=== DATA SHOWN ===

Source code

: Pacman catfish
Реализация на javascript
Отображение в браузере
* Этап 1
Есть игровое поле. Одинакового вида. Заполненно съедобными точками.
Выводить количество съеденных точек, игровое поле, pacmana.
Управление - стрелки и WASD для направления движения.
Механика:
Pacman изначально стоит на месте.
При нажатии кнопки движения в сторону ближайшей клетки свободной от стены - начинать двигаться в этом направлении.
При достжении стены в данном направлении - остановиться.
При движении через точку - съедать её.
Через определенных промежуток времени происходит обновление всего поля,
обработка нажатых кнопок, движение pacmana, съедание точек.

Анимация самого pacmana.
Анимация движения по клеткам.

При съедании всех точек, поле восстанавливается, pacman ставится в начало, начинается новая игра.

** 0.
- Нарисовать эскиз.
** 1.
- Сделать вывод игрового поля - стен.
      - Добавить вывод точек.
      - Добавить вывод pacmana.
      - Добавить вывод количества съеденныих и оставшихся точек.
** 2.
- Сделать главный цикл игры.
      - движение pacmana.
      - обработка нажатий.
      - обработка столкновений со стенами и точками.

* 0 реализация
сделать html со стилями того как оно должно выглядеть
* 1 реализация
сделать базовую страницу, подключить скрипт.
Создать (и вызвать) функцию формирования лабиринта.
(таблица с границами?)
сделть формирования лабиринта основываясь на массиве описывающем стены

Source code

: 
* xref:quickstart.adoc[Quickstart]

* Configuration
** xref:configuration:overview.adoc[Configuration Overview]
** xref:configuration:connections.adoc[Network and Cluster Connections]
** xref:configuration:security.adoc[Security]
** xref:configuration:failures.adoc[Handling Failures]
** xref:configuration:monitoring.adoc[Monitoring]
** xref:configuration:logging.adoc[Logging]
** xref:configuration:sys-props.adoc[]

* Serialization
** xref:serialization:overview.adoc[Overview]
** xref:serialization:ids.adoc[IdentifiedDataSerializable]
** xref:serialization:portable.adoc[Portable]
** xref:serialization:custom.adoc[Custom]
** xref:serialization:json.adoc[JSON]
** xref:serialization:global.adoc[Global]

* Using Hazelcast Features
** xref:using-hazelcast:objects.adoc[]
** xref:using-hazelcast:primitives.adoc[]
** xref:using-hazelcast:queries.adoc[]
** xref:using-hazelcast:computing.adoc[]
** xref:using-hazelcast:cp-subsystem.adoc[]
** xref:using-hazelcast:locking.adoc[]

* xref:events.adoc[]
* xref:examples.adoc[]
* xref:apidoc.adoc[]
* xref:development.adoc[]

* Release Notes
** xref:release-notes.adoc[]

===

**GOAL OF THE EXERCISE**
All that is wanted is the number of lines in the records that include the string "точек".

**SOLUTION FOR THIS TASK**
5